__Task set__
(a) Return everything in the Canada Day passage from "Canada Day (Note: Fête" down to "Empire called Canada.".
(b) In the Canada Day passage, what was the holiday originally called?
(c) Write what comes next in the Canada Day passage, starting after its final sentence.
BEGIN Passage shown
Canadian national holiday on July 1

Canada Day (Note: Fête du Canada, /fr/) is the national day of Canada. A federal statutory holiday, it celebrates the anniversary of Canadian Confederation which occurred on July 1, 1867, when the three separate colonies of the United Canadas (Ontario and Quebec), Nova Scotia, and New Brunswick were united into a single dominion within the British Empire called Canada.

Originally called Dominion Day, (Note: Fête du Dominion) the holiday was renamed in 1982, the same year that the Canadian constitution was patriated by the Canada Act, 1982, which severed the vestiges of legal dependence on the Parliament of the United Kingdom. Canada Day celebrations take place throughout the country, as well as in various locations around the world attended by Canadians living abroad.

==Commemoration==
Canada Day is often informally referred to as "Canada's birthday", particularly in the popular press. However, the term "birthday" can be seen as an oversimplification, as Canada Day is the anniversary of only one important national milestone on the way to the country's full sovereignty, namely the joining on July 1, 1867, of the United Province of Canada (Canada West became Ontario while Canada East became Quebec), Nova Scotia, and New Brunswick into a wider British federation of four provinces. Canada became a "kingdom in its own right" within the British Empire, and was commonly known then as the Dominion of Canada. (Note: Canadian representatives had actually requested the title Kingdom of Canada be granted, to "fix the monarchical basis of the constitution", but the idea was vetoed by the British Foreign Secretary at the time, the Lord Stanley, and the title dominion was used in its place. See Name of Canada § Adoption of Dominion.)
END Passage shown
BEGIN Data listing
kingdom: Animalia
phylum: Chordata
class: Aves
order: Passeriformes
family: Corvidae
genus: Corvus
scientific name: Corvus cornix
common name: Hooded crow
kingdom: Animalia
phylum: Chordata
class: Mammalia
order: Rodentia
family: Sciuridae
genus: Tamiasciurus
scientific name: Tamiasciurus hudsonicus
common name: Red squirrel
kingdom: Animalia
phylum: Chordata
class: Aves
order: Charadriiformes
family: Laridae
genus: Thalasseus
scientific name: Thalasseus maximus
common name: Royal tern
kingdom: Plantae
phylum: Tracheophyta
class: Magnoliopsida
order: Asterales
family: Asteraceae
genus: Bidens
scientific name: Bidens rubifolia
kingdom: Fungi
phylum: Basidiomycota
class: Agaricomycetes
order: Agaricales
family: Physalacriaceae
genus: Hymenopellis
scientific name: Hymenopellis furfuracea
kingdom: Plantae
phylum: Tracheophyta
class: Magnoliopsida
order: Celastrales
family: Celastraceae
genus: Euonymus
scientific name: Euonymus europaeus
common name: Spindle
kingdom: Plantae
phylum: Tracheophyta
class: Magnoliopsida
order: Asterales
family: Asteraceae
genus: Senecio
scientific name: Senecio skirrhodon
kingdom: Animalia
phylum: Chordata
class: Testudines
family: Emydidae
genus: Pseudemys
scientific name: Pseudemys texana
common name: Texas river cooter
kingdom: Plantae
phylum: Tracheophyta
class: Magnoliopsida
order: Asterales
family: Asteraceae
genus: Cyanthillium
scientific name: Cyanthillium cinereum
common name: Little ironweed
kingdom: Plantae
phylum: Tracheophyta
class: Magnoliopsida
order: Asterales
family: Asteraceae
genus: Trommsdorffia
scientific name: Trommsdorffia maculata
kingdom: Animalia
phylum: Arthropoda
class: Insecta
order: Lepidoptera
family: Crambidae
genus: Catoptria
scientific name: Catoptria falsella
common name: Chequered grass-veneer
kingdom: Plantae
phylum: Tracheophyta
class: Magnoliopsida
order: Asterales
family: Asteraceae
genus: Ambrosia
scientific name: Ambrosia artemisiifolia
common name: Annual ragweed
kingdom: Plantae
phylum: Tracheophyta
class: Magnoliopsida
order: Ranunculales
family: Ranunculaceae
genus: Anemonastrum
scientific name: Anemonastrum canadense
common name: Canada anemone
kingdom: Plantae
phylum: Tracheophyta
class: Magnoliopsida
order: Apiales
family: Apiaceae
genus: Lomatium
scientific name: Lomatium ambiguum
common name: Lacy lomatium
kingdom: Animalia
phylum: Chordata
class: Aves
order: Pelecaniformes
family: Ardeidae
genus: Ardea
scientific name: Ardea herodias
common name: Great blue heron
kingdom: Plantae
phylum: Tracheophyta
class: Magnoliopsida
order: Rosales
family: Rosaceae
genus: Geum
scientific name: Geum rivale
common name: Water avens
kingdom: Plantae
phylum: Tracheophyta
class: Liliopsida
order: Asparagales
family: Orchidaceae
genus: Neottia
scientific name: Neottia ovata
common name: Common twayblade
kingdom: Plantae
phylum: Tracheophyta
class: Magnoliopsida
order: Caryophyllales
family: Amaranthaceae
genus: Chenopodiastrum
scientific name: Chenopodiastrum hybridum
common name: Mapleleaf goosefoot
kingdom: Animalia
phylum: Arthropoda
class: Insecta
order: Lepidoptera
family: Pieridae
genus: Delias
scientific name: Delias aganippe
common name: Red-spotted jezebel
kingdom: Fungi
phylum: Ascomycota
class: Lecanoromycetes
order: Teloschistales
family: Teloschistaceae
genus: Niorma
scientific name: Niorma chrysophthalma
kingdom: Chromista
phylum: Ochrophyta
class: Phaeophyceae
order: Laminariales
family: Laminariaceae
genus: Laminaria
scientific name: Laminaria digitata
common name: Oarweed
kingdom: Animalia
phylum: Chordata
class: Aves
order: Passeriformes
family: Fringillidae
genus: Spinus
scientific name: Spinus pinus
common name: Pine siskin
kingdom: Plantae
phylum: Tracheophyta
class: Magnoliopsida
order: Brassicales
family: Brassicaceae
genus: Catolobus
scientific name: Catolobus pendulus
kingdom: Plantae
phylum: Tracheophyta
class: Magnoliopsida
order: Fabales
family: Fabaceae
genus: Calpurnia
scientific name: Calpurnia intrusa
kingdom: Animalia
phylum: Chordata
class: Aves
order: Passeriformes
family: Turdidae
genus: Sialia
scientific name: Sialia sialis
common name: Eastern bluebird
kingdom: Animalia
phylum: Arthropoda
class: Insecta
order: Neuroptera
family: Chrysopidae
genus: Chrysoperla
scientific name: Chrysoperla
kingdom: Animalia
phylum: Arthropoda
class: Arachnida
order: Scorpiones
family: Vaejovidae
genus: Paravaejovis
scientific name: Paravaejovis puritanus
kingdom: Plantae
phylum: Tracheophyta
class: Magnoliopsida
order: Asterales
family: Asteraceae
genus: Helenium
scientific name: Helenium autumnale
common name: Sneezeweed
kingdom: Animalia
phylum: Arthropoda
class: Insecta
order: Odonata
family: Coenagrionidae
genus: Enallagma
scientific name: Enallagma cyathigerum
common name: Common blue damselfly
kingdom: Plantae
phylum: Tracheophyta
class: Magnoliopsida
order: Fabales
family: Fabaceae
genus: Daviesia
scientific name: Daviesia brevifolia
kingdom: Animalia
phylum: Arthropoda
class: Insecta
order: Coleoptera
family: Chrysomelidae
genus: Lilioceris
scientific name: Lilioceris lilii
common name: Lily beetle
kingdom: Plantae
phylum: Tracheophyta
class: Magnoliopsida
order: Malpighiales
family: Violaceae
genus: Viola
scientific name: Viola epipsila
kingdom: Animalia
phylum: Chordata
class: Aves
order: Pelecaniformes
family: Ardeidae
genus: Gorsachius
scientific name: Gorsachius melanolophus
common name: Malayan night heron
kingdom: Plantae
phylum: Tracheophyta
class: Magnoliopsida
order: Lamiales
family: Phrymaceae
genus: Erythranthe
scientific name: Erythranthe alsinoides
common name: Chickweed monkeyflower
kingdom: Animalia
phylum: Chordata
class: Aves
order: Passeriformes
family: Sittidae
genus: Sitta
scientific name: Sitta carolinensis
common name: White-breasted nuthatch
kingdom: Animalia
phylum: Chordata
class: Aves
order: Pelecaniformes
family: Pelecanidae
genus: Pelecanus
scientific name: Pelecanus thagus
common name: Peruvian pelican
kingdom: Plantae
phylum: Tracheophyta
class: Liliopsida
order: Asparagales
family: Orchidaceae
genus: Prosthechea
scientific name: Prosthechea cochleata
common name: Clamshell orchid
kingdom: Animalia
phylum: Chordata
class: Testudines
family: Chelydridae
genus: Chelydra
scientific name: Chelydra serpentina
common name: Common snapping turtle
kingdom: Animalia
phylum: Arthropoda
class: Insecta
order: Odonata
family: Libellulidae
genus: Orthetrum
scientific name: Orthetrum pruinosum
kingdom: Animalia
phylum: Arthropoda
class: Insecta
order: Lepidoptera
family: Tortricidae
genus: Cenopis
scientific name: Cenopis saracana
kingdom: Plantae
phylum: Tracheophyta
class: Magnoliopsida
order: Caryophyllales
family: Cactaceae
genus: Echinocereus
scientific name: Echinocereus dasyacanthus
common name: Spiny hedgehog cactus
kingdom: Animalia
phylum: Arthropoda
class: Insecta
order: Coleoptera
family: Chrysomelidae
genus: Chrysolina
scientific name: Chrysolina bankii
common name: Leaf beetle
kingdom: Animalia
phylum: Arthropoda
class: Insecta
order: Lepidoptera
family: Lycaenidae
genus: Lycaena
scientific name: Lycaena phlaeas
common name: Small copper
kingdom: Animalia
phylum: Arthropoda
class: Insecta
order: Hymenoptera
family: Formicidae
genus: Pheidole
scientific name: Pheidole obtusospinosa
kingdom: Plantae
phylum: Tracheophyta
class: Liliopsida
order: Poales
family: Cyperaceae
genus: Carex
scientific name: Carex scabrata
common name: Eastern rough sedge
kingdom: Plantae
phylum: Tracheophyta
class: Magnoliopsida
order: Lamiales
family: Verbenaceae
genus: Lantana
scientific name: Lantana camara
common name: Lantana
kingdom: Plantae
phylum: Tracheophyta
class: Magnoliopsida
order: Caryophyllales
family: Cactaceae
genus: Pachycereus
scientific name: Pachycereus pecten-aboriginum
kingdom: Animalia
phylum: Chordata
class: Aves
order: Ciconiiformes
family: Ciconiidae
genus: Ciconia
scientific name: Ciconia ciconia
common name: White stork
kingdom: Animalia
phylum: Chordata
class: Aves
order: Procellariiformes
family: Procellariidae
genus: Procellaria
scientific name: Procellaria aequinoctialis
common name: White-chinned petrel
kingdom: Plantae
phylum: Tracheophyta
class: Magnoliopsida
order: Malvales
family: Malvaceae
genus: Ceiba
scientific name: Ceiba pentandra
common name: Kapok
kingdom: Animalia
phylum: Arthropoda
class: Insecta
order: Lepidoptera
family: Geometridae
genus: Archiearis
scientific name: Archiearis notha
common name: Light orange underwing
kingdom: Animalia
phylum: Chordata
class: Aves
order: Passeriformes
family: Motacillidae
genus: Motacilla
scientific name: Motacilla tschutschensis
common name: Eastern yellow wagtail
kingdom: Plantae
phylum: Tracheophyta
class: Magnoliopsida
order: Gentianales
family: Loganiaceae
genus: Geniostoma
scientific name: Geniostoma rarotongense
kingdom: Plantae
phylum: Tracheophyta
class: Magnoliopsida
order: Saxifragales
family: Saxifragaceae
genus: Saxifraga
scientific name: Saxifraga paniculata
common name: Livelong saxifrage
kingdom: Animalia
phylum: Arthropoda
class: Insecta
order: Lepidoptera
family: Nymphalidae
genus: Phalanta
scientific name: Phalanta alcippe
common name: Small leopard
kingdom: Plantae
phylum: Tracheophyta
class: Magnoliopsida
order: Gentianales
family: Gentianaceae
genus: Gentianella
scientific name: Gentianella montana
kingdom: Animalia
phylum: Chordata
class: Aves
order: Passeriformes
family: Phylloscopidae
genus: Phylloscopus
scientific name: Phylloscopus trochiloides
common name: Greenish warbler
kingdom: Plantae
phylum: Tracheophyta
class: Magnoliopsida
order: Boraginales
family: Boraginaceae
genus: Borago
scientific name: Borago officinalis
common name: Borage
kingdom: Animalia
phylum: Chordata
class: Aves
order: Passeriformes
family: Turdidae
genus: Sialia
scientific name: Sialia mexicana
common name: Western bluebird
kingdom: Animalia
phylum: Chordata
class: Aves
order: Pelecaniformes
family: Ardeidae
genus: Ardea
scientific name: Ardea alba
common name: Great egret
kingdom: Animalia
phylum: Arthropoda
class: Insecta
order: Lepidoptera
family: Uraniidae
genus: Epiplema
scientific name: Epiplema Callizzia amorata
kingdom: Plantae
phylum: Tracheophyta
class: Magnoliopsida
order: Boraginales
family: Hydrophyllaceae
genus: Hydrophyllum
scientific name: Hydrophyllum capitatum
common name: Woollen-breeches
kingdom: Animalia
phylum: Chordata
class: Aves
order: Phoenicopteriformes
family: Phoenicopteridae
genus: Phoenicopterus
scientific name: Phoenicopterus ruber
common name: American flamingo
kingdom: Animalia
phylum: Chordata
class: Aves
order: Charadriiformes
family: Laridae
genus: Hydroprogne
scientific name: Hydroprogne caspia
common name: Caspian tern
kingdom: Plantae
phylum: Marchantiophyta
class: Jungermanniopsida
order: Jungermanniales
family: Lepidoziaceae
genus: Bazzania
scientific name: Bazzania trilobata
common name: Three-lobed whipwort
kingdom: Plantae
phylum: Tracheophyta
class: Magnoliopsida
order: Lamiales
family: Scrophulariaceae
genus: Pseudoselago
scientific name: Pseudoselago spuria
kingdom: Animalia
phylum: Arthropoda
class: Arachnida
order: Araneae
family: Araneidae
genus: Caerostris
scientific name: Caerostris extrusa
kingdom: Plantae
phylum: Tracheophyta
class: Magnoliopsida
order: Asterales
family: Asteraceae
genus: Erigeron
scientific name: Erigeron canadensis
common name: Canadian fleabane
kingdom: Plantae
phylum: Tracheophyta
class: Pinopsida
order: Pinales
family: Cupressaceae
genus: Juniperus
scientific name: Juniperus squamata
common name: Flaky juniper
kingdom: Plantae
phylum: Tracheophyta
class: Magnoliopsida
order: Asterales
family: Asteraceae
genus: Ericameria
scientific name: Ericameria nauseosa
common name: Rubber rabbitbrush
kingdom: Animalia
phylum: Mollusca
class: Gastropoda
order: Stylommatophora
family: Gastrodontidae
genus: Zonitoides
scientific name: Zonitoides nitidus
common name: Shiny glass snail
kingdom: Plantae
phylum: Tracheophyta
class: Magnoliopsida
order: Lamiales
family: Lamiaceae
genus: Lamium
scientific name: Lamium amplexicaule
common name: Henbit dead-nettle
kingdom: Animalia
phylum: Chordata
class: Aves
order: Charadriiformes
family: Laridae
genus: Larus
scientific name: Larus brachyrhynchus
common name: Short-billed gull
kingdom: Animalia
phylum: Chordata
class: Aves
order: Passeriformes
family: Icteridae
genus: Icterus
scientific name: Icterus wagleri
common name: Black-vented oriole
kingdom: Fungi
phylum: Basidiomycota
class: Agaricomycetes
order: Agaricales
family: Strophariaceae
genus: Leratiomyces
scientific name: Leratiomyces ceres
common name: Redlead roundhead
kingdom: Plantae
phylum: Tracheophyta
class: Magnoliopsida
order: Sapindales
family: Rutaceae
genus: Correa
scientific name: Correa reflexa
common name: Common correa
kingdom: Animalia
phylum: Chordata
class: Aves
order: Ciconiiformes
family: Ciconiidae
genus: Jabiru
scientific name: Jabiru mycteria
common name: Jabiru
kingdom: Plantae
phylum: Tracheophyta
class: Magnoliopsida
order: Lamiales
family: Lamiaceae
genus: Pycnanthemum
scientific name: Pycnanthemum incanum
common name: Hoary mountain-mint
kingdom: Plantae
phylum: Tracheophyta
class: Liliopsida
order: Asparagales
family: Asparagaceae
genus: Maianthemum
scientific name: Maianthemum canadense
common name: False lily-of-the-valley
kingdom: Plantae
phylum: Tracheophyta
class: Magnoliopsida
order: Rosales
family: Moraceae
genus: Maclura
END Data listing
__Expected responses__
(a)
Canada Day (Note: Fête du Canada, /fr/) is the national day of Canada. A federal statutory holiday, it celebrates the anniversary of Canadian Confederation which occurred on July 1, 1867, when the three separate colonies of the United Canadas (Ontario and Quebec), Nova Scotia, and New Brunswick were united into a single dominion within the British Empire called Canada.

(b) Dominion Day

(c)
Although a British dominion, Canada gained an increased level of political control and governance over its own affairs, the British parliament and cabinet maintaining political control over certain areas, such as foreign affairs, national defence, and constitutional changes. Canada gradually gained increasing sovereignty over the years—notably with the passage of the Statute of Westminster in 1931—until finally becoming completely sovereign with the passing of the Constitution Act, 1982, which served to fully patriate the Canadian constitution.

Under the federal Holidays Act, Canada Day is observed on July 1, unless that date falls on a Sunday, in which case July 2 is the statutory holiday. Celebratory events will generally still take place on July 1, even though it is not the legal holiday. If it falls on a weekend, businesses normally closed that day will usually dedicate the following Monday as a day off.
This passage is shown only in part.